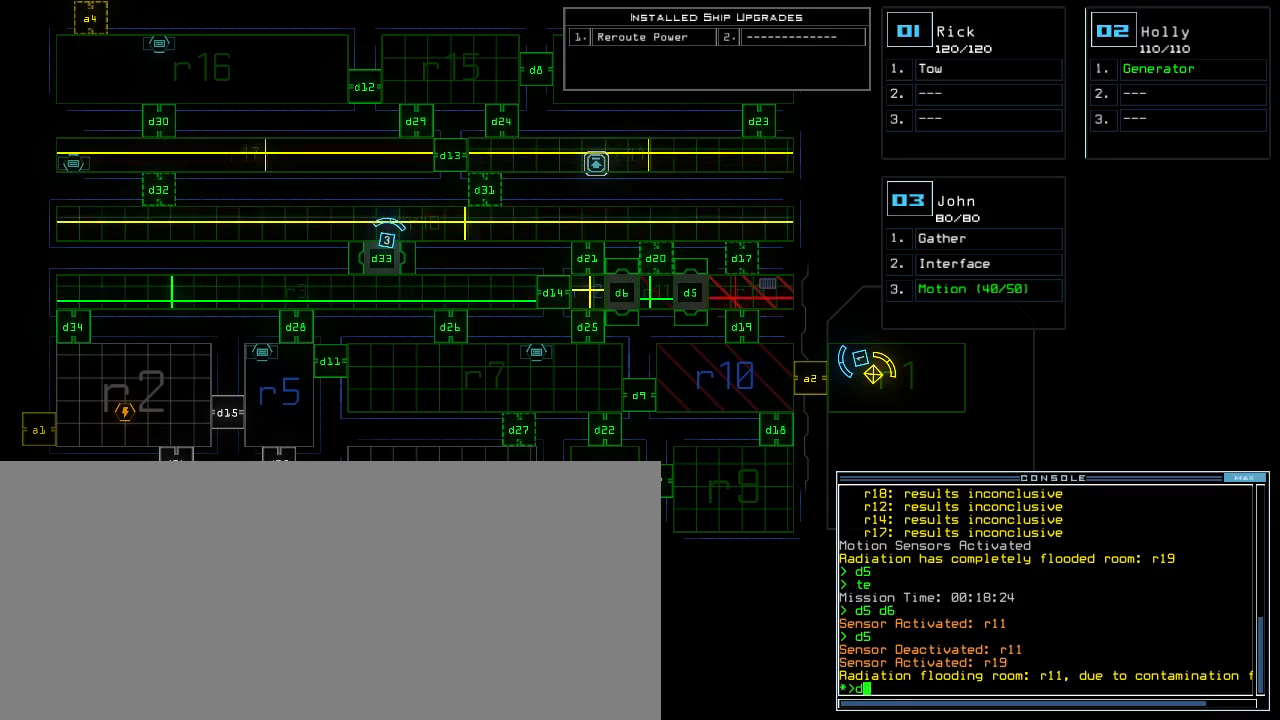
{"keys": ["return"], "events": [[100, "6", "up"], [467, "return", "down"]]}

——————————

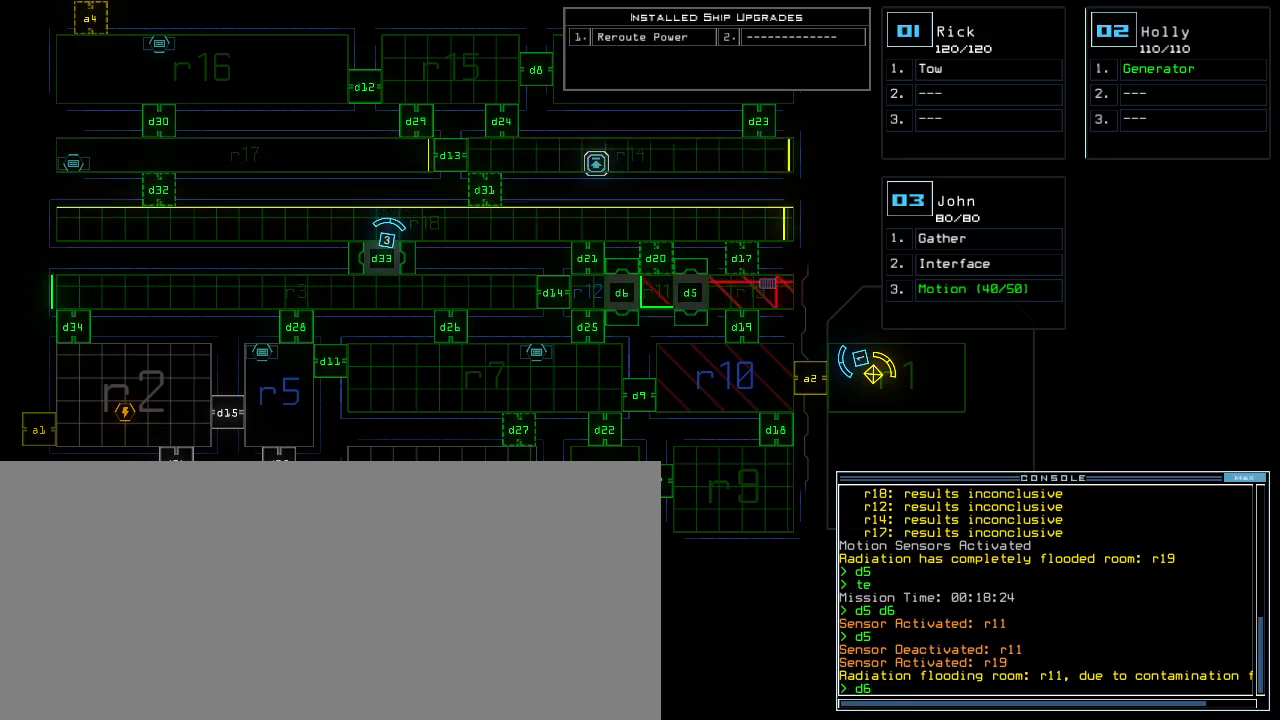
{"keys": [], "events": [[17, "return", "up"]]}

——————————

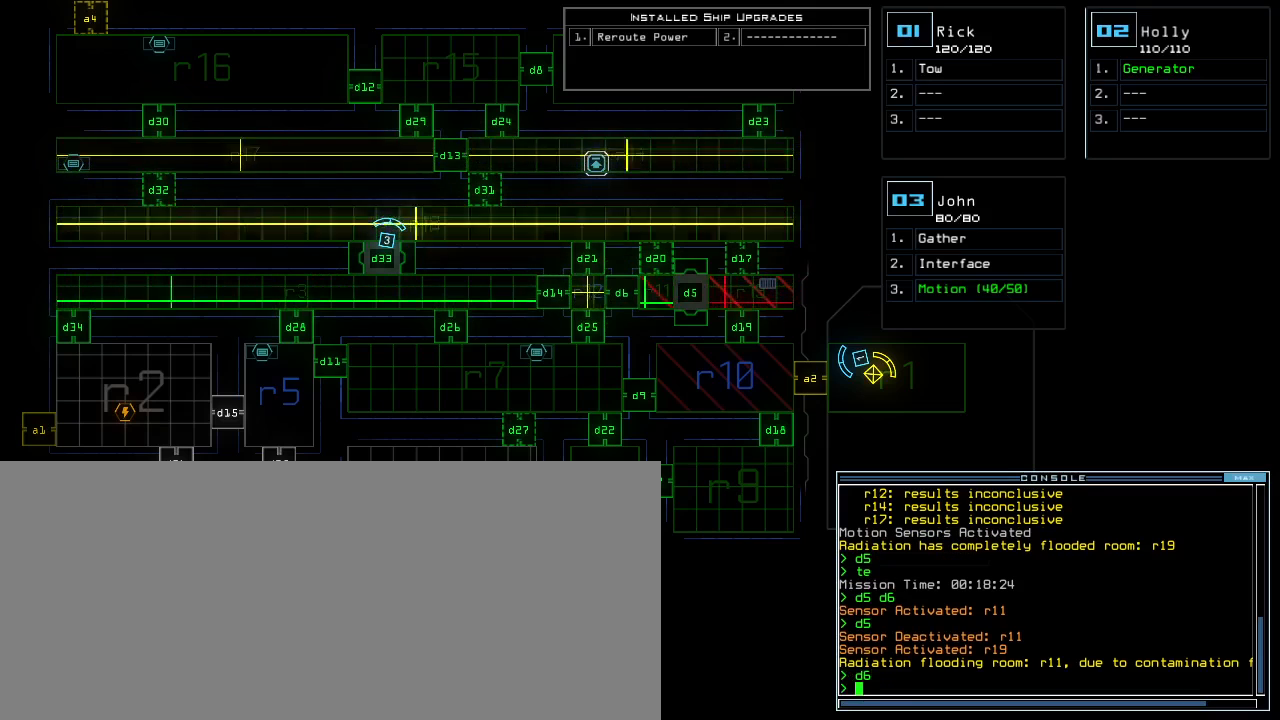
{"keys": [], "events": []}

——————————

EXERCISE DIRECTIONS
Every line above that contains the word "return" should be reported.

RESPONSE
{"keys": ["return"], "events": [[100, "6", "up"], [467, "return", "down"]]}
{"keys": [], "events": [[17, "return", "up"]]}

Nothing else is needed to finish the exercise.